## WHAT THE EXERCISE ASKS
Copy each line from the entries that the word "size" appears in.

## INFORMATION
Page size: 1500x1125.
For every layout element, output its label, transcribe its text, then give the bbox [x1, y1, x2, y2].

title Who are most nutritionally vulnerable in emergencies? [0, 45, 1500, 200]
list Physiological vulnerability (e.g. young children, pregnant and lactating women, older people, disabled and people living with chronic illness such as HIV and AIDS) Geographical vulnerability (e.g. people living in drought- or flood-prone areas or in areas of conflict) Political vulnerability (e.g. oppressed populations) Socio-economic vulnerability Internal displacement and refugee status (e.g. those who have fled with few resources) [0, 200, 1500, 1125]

--

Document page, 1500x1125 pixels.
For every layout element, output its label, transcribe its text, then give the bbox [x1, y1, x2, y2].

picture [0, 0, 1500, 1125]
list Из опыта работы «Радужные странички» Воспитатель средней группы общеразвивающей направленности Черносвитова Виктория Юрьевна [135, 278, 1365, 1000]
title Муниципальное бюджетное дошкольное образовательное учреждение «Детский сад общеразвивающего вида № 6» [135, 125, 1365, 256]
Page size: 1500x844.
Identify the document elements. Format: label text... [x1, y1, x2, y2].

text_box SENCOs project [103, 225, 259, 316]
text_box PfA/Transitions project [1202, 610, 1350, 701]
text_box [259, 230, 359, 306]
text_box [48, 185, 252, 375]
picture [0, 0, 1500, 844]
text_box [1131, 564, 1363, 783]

* * *

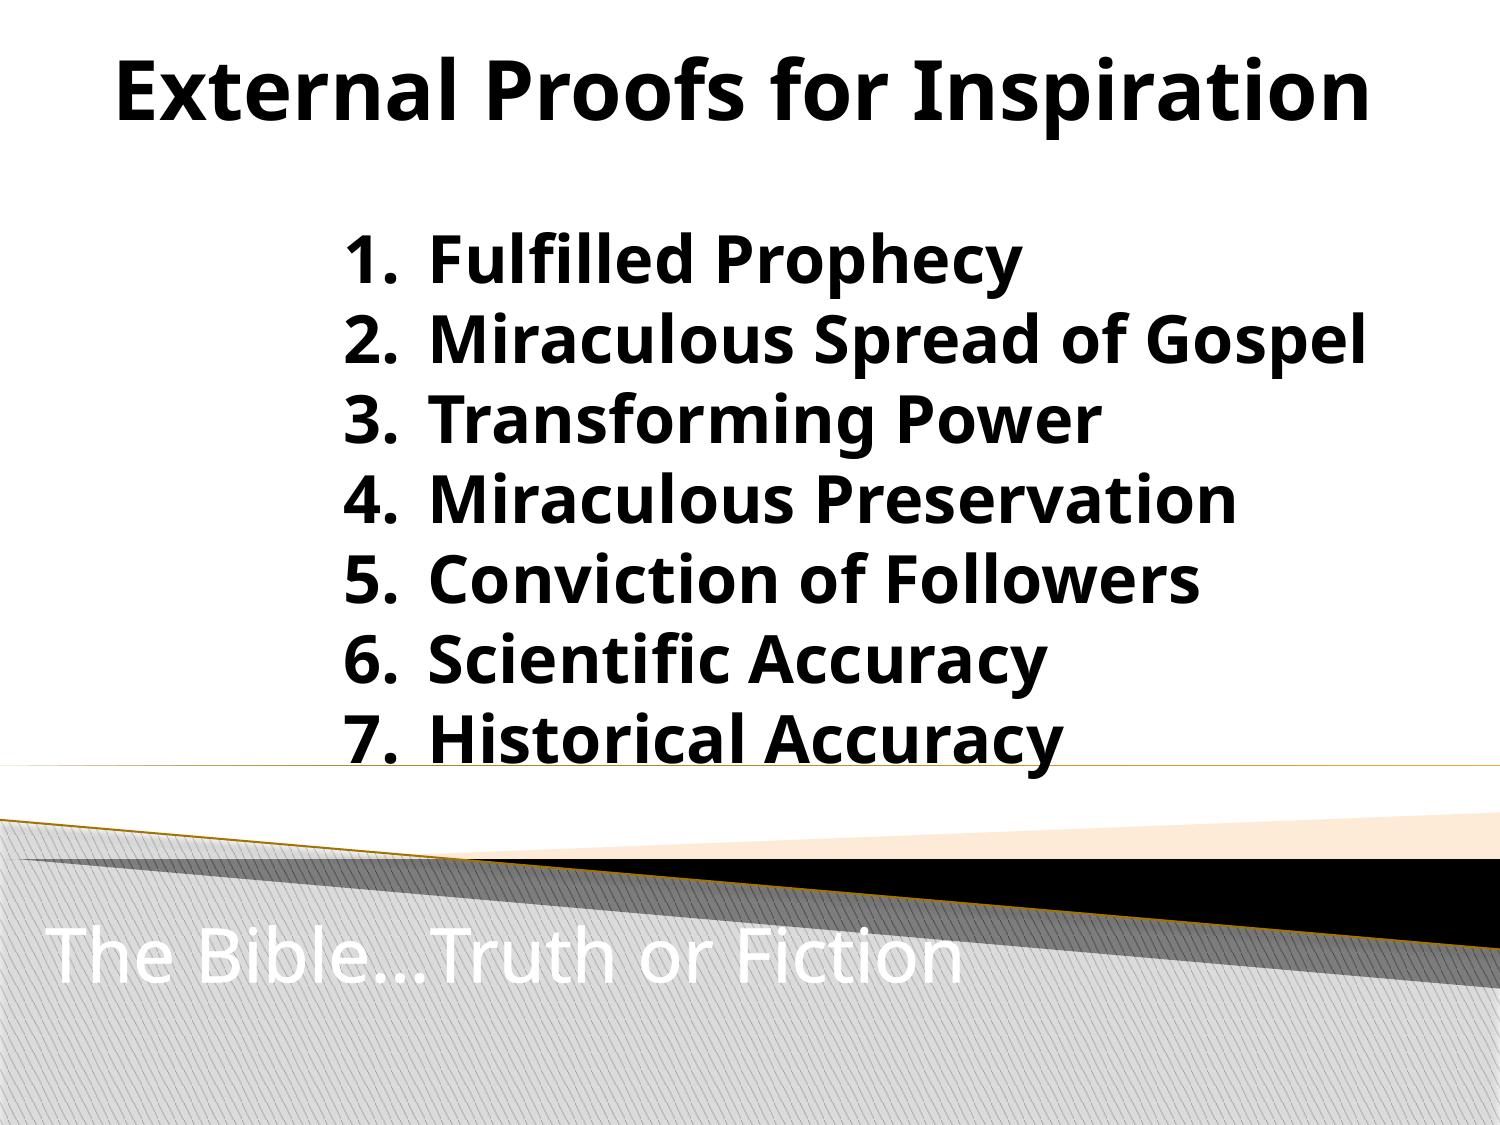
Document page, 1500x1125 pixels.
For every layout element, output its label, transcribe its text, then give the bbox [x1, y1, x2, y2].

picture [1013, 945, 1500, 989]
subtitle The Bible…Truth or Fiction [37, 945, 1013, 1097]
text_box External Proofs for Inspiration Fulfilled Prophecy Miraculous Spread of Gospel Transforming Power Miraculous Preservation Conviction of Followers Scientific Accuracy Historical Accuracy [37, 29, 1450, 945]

## EXPECTED ANSWER
Page size: 1500x1125.
Page size: 1500x844.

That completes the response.